Deze uitspraak is gedaan door mr. M.D. Gunster, rechter, in aanwezigheid van
mr. J.C. de Grauw, griffier.
De uitspraak is uitgesproken in het openbaar en bekendgemaakt op:
Rechtsmiddel
Tegen deze uitspraak kan hoger beroep worden ingesteld bij de Afdeling bestuursrechtspraak van de Raad van State binnen één week na de dag van bekendmaking. Als hoger beroep is ingesteld, kan bij de voorzieningenrechter van de hogerberoepsrechter worden verzocht om het treffen van een voorlopige voorziening.

Voetnoten

1.Als bedoeld in artikel 28 van de Vreemdelingenwet 2000 (Vw 2000).
2.Op grond van artikel 30b, eerste lid, aanhef en onder b, van de Vw 2000.

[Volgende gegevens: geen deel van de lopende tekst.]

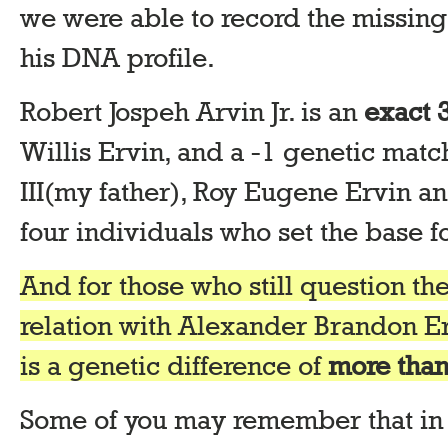
we were able to record the missi
his DNA profile.
Robert Jospeh Arvin Jr. is an
exact 
Willis Ervin, and a -1 genetic matc
III(my father), Roy Eugene Ervin an
four individuals who set the base 
And for those who still question the
relation with Alexander Brandon Er
is a genetic difference of
more than
Some of you may remember that in 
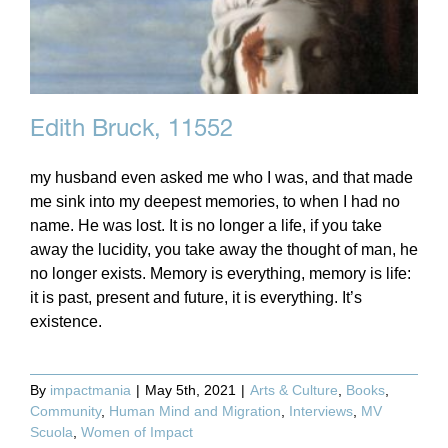
Edith Bruck, 11552
my husband even asked me who I was, and that made
me sink into my deepest memories, to when I had no
name. He was lost. It is no longer a life, if you take
away the lucidity, you take away the thought of man, he
no longer exists. Memory is everything, memory is life:
it is past, present and future, it is everything. It’s
existence.
By
impactmania
|
May 5th, 2021
|
Arts & Culture
,
Books
,
Community
,
Human Mind and Migration
,
Interviews
,
MV
Scuola
,
Women of Impact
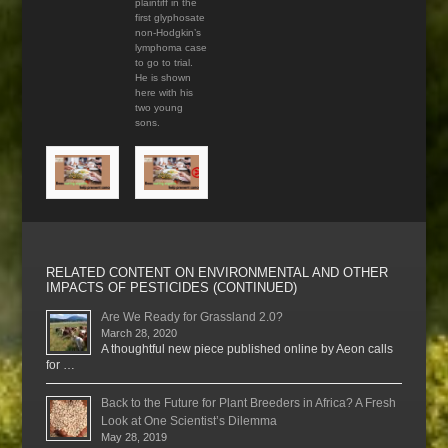
plaintiff in the
first glyphosate
non-Hodgkin’s
lymphoma case
to go to trial.
He is shown
here with his
two young
sons.
RELATED CONTENT ON ENVIRONMENTAL AND OTHER
IMPACTS OF PESTICIDES (CONTINUED)
Are We Ready for Grassland 2.0?
March 28, 2020
A thoughtful new piece published online by Aeon calls
for …
Back to the Future for Plant Breeders in Africa? A Fresh
Look at One Scientist’s Dilemma
May 28, 2019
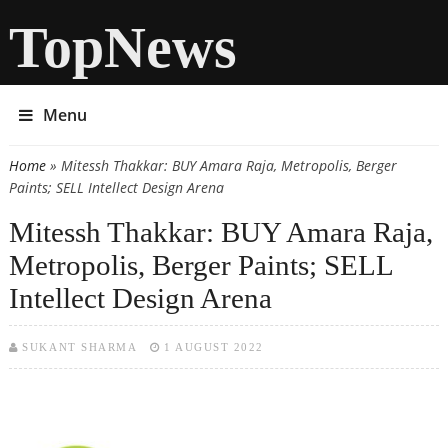
TopNews
Menu
Home
» Mitessh Thakkar: BUY Amara Raja, Metropolis, Berger
You are here
Paints; SELL Intellect Design Arena
Mitessh Thakkar: BUY Amara Raja,
Metropolis, Berger Paints; SELL
Intellect Design Arena
SUKANT SHARMA
1 AUGUST 2022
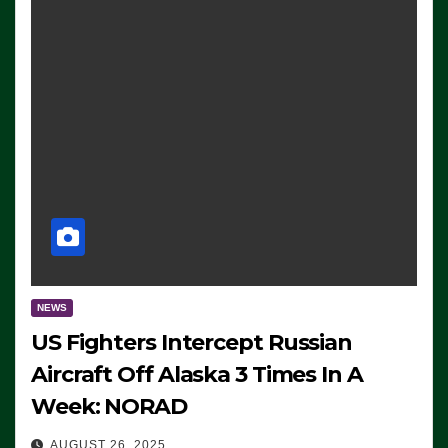
NEWS
US Fighters Intercept Russian
Aircraft Off Alaska 3 Times In A
Week: NORAD
AUGUST 26, 2025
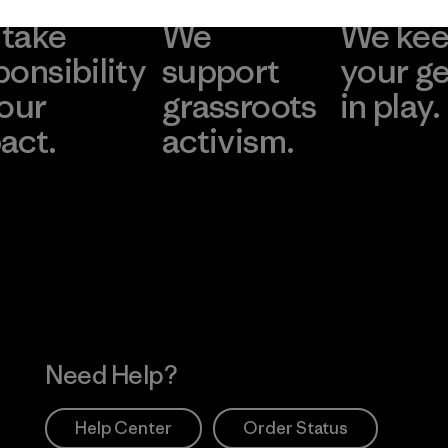
take
We
We ke
ponsibility
support
your g
 our
grassroots
in play.
act.
activism.
Visit Worn Wea
 Our Footprint
Visit Patagonia Action
Works
Need Help?
Help Center
Order Status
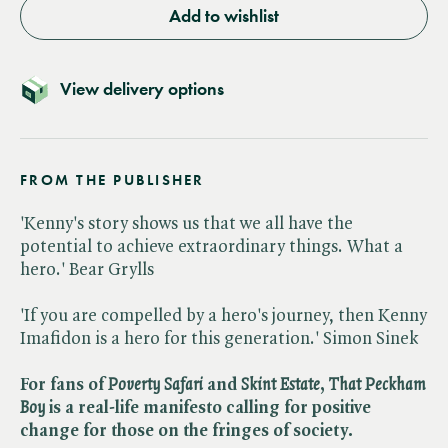
Add to wishlist
View delivery options
FROM THE PUBLISHER
'Kenny's story shows us that we all have the
potential to achieve extraordinary things. What a
hero.' Bear Grylls
'If you are compelled by a hero's journey, then Kenny
Imafidon is a hero for this generation.' Simon Sinek
For fans of ​
Poverty Safari
and ​
Skint Estate
, ​
That Peckham
Boy
is a real-life manifesto calling for positive
change for those on the fringes of society.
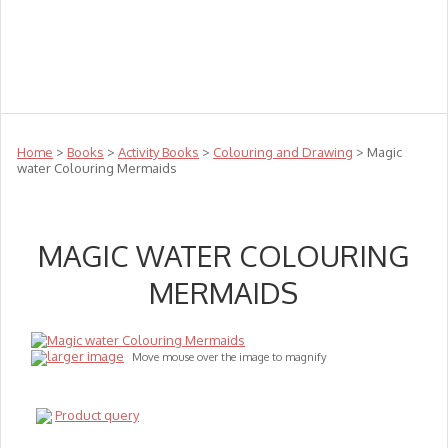
Teachers
Te Reo
Toys
Sale
Science
Sensory
Top Sellers
Clearance
Puzzle Clearance
Home
>
Books
>
Activity Books
>
Colouring and Drawing
> Magic
water Colouring Mermaids
MAGIC WATER COLOURING
MERMAIDS
larger image
Move mouse over the image to magnify
Product query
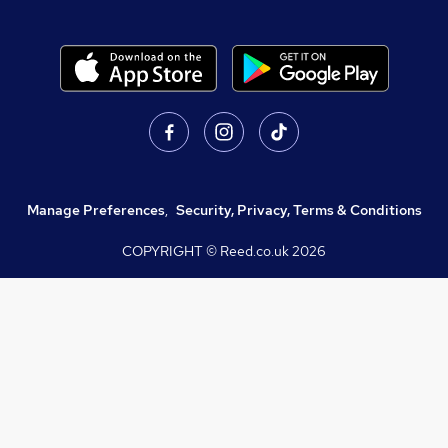
Manage Preferences
,
Security, Privacy, Terms & Conditions
COPYRIGHT © Reed.co.uk
2026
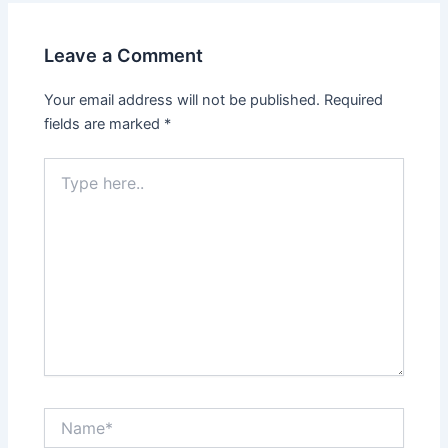
Leave a Comment
Your email address will not be published.
Required
fields are marked
*
Type
here..
Name*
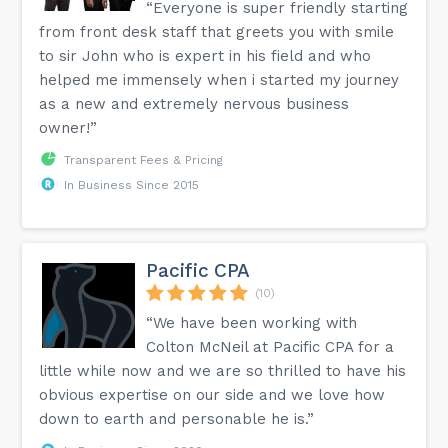
“Everyone is super friendly starting
from front desk staff that greets you with smile
to sir John who is expert in his field and who
helped me immensely when i started my journey
as a new and extremely nervous business
owner!”
Transparent Fees & Pricing
In Business Since 2015
Pacific CPA
(10)
“We have been working with
Colton McNeil at Pacific CPA for a
little while now and we are so thrilled to have his
obvious expertise on our side and we love how
down to earth and personable he is.”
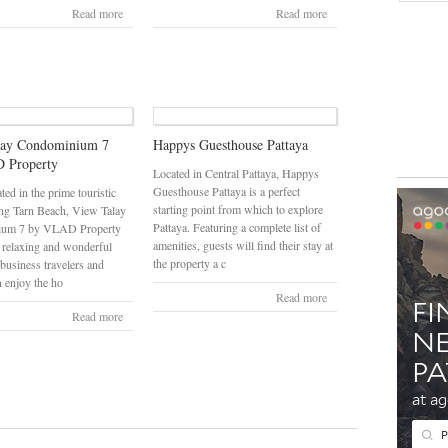
Read more
Read more
lay Condominium 7
Happys Guesthouse Pattaya
 Property
Located in Central Pattaya, Happys
Guesthouse Pattaya is a perfect
ated in the prime touristic
starting point from which to explore
ng Tarn Beach, View Talay
Pattaya. Featuring a complete list of
ium 7 by VLAD Property
amenities, guests will find their stay at
 relaxing and wonderful
the property a c
 business travelers and
n enjoy the ho
Read more
Read more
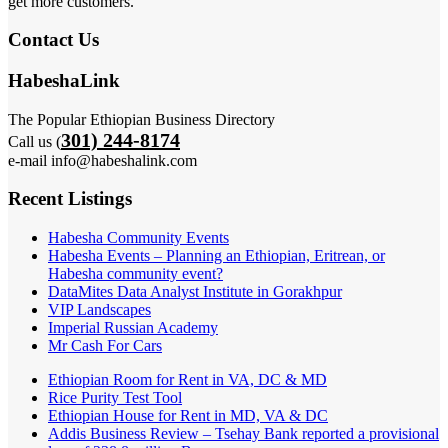
get more customers.
Contact Us
HabeshaLink
The Popular Ethiopian Business Directory
301) 244-8174
Call us (
e-mail info@habeshalink.com
Recent Listings
Habesha Community Events
Habesha Events – Planning an Ethiopian, Eritrean, or
Habesha community event?
DataMites Data Analyst Institute in Gorakhpur
VIP Landscapes
Imperial Russian Academy
Mr Cash For Cars
Ethiopian Room for Rent in VA, DC & MD
Rice Purity Test Tool
Ethiopian House for Rent in MD, VA & DC
Addis Business Review – Tsehay Bank reported a provisional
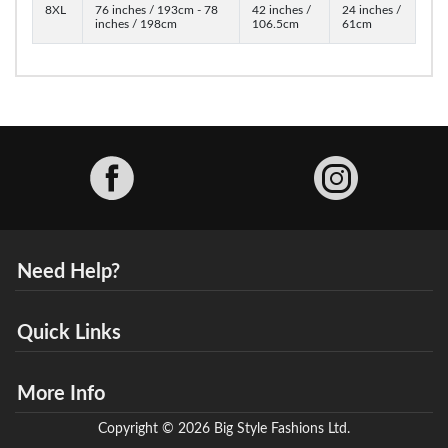
8XL
76 inches / 193cm - 78
42 inches /
24 inches /
inches / 198cm
106.5cm
61cm
Facebook
Need Help?
Quick Links
More Info
Copyright © 2026 Big Style Fashions Ltd.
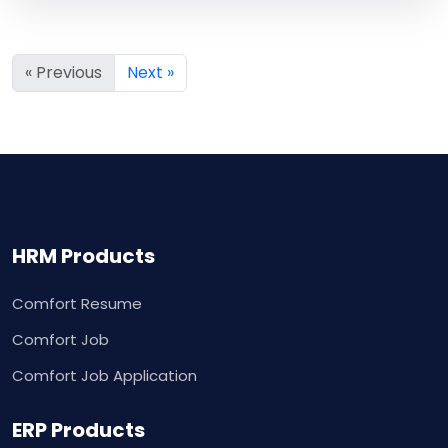
« Previous
Next »
HRM Products
Comfort Resume
Comfort Job
Comfort Job Application
ERP Products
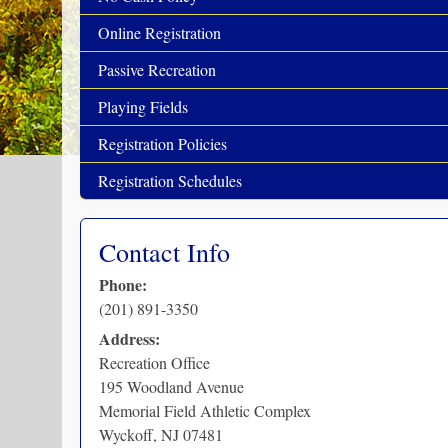
Online Registration
Passive Recreation
Playing Fields
Registration Policies
Registration Schedules
Contact Info
Phone:
(201) 891-3350
Address:
Recreation Office
195 Woodland Avenue
Memorial Field Athletic Complex
Wyckoff
,
NJ
07481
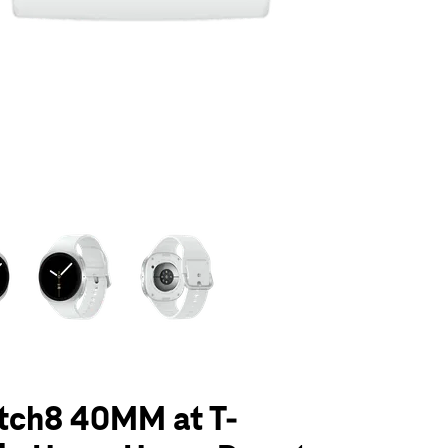
olumn of small thumbnails. Selecting a thumbnail will change the main 
tch8 40MM at T-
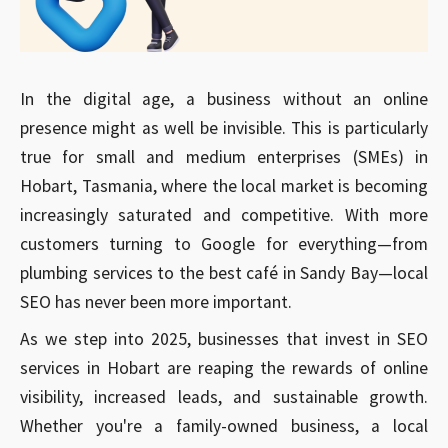
In the digital age, a business without an online
presence might as well be invisible. This is particularly
true for small and medium enterprises (SMEs) in
Hobart, Tasmania, where the local market is becoming
increasingly saturated and competitive. With more
customers turning to Google for everything—from
plumbing services to the best café in Sandy Bay—local
SEO has never been more important.
As we step into 2025, businesses that invest in SEO
services in Hobart are reaping the rewards of online
visibility, increased leads, and sustainable growth.
Whether you're a family-owned business, a local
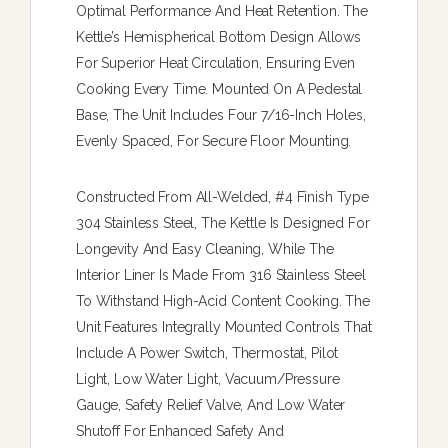
Optimal Performance And Heat Retention. The
Kettle’s Hemispherical Bottom Design Allows
For Superior Heat Circulation, Ensuring Even
Cooking Every Time. Mounted On A Pedestal
Base, The Unit Includes Four 7/16-Inch Holes,
Evenly Spaced, For Secure Floor Mounting.
Constructed From All-Welded, #4 Finish Type
304 Stainless Steel, The Kettle Is Designed For
Longevity And Easy Cleaning, While The
Interior Liner Is Made From 316 Stainless Steel
To Withstand High-Acid Content Cooking. The
Unit Features Integrally Mounted Controls That
Include A Power Switch, Thermostat, Pilot
Light, Low Water Light, Vacuum/pressure
Gauge, Safety Relief Valve, And Low Water
Shutoff For Enhanced Safety And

3.In de zin van het Verdrag van Genève betreffende de status van vluchtelingen van 1951 (Trb. 1954, 88), zoals gewijzigd bij Protocol van New York van 1967 (Trb. 1967, 76).
4.Eiser overlegt hiertoe een document van de Spaanse autoriteiten over zijn registratie in de Burgerlijke stand.
5.Verdrag tot bescherming van de Rechten van de Mens en de fundamentele vrijheden.
6.Algemene wet bestuursrecht.
7.Op grond van het Besluit proceskosten bestuursrecht.